Werkstätten Hainbachtal gGmbH

Überzeugen Sie sich von den vielfältigen Angeboten und der Leistungsfähigkeit der Facheinrichtung für Menschen mit geistiger Behinderung und seelischer Behinderung aus Stadt und Kreis Offenbach am Main.

Aktuelles

Presseinfo: 28.07.2016:

Lebenshilfe, Behindertenhilfe und die Werkstätten Hainbachtal protestieren gegen Gesetzesvorhaben bei heimischen Abgeordneten

Die drei Institutionen für Menschen mit einer geistigen Behinderung in Stadt und Kreis Offenbach wenden sich mit einem „Offenen Brief“ gemeinsam direkt an die heimischen Abgeordneten aus Bundestag und Landtag, um gegen das geplante Bundesteilhabegesetz und Pflegestärkungsgesetz III zu protestieren. „Durch das Gesetzespaket drohen massive Verschlechterungen für Menschen mit geistiger Behinderung“, erklären Lutz Walter, Vorsitzender der Lebenshilfe, Thomas Ruff, Geschäftsführer der Werkstätten Hainbachtal und Jürgen Großer, Geschäftsstelle der Behindertenhilfe in Stadt und Kreis Offenbach.

Die drei Institutionen für Menschen mit einer geistigen Behinderung in Stadt und Kreis Offenbach wenden sich mit einem „Offenen Brief“ gemeinsam direkt an die heimischen Abgeordneten aus Bundestag und Landtag, um gegen das geplante Bundesteilhabegesetz und Pflegestärkungsgesetz III zu protestieren. „Durch das Gesetzespaket drohen massive Verschlechterungen für Menschen mit geistiger Behinderung“, erklären Lutz Walter, Vorsitzender der Lebenshilfe, Thomas Ruff, Geschäftsführer der Werkstätten Hainbachtal und Jürgen Großer, Geschäftsstelle der Behindertenhilfe in Stadt und Kreis Offenbach.

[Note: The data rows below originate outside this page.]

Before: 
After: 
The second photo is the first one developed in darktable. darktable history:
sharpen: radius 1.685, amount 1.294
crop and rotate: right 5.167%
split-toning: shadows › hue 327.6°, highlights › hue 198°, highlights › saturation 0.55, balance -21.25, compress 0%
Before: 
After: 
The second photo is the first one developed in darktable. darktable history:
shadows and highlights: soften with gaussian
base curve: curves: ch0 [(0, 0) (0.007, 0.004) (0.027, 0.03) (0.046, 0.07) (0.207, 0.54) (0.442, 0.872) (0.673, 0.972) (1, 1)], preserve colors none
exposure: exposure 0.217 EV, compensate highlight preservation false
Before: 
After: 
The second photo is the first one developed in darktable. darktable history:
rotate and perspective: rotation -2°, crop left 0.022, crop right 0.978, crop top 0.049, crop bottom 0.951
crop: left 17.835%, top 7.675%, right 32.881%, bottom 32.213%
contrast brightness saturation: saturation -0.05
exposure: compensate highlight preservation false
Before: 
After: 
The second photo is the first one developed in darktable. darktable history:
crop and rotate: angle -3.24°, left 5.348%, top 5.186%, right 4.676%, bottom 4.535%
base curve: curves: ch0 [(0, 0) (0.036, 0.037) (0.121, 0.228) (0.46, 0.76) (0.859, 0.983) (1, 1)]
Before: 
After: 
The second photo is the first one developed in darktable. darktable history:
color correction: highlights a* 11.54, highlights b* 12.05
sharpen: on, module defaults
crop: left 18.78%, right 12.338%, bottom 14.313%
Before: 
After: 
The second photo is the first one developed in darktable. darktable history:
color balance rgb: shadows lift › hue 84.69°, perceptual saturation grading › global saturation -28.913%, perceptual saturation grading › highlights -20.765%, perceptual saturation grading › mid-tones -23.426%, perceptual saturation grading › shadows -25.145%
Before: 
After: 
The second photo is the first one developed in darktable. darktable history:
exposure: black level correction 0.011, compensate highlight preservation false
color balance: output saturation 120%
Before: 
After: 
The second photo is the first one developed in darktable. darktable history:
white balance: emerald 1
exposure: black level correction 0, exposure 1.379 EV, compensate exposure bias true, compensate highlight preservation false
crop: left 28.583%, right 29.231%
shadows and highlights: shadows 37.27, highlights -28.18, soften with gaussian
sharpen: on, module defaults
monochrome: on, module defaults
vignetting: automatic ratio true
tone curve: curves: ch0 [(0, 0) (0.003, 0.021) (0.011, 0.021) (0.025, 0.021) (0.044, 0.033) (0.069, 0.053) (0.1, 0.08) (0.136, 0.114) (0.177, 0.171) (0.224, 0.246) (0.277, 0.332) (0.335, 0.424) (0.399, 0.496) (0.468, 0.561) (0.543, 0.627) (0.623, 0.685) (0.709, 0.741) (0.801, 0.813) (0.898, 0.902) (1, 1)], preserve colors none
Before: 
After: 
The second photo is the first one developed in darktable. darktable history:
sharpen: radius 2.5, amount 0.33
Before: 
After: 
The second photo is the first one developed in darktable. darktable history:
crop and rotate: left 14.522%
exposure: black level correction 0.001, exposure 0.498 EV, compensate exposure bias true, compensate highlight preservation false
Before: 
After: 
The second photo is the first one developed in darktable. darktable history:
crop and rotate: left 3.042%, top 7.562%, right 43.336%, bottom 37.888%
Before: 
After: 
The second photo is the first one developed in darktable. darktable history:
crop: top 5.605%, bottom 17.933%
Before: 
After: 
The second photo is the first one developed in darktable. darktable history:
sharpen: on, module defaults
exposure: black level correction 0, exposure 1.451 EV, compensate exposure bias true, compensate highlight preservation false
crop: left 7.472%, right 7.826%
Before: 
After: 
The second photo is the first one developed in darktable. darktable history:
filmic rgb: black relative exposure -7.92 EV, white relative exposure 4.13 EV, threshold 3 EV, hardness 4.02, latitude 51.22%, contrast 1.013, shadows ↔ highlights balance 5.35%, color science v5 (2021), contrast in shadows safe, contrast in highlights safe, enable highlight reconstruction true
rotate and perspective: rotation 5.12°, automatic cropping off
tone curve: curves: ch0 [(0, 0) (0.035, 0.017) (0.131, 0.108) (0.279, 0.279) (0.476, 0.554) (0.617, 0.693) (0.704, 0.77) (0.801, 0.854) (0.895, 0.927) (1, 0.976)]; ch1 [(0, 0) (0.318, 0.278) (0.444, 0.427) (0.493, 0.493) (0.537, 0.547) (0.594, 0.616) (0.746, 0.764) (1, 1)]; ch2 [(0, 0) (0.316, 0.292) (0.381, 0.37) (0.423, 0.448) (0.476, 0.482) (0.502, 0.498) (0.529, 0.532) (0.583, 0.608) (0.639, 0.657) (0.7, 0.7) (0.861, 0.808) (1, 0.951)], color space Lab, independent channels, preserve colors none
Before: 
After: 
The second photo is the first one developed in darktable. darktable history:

Mit der Gesetzesvorlage waren viele Erwartungen der Menschen mit Behinderung verbunden.
Sie werden bitter enttäuscht:

  • Der Personenkreis, der Hilfe bekommt, wird eingeschränkt
  • Menschen mit Behinderung werden von den Leistungen der Pflegeversicherung abgehängt
  • Einkommen und Vermögen werden weiterhin herangezogen
  • Sie werden gezwungen, gemeinsam mit Anderen Leistungen in Anspruch zu nehmen
  • Die Dienste und Einrichtungen werden finanziell nicht mehr in der Lage sein, die bisherige Unterstützung zu gewährleisten.

Herr Walter, Herr Ruff und Herr Großer weiter: „Wir wissen, dass diese sozialpolitischen Großvorhaben für viele Außenstehende sehr kompliziert sind. Wir werden jedoch nicht zulassen, dass am Ende die Schwächsten, die Menschen mit geistiger Behinderung, als Verlierer dastehen. Wir müssen allen klarmachen, was die Folgen dieser Gesetze sind. Und wir werden gegen die Verschlechterungen durch das Pflegestärkungsgesetz III und für ein Bundesteilhabegesetz kämpfen, das diesen Namen auch verdient.“

Das Bundesteilhabegesetz regelt die Eingliederungshilfe neu. Von den derzeit rund 860.000 Beziehern der Eingliederungshilfe hat die Mehrheit – über eine halbe Million – eine geistige Behinderung. Bleibt die Reform so, wie sie ist, hat das schwerwiegende Auswirkungen: Menschen mit geistiger Behinderung müssen fürchten, ganz aus dem Hilfesystem herauszufallen. Anderen droht, dass sie gegen ihren Willen mit anderen zusammen wohnen müssen oder in Pflegeeinrichtungen abgeschoben werden. Wieder andere müssen bangen, ihr Zuhause zu verlieren, weil ihre Wohnstätte nicht mehr ausreichend finanziert wird und schließen muss.

Weitere Informationen entnehmen Sie dem beigefügten „Offenen Brief“.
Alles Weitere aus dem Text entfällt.